▶ **EXERCISE REQUIREMENTS**:
For this exercise, write out exactly the lines from the line containing "unter der Kontrolle regulärer Streitkräfte" through the last line of the records, and no other lines.
[EXTRACTED DATA — start]
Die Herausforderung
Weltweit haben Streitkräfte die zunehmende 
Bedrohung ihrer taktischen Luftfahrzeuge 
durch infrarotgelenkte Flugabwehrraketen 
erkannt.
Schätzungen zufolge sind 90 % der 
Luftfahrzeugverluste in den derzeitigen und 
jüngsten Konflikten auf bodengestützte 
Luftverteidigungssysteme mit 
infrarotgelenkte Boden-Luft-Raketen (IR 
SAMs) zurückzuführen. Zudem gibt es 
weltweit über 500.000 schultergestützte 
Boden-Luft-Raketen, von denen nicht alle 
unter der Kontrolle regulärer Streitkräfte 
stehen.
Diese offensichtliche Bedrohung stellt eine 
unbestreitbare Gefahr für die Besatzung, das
[EXTRACTED DATA — finish]
▶ **RESULT FOR THIS TASK**:
unter der Kontrolle regulärer Streitkräfte 
stehen.
Diese offensichtliche Bedrohung stellt eine 
unbestreitbare Gefahr für die Besatzung, das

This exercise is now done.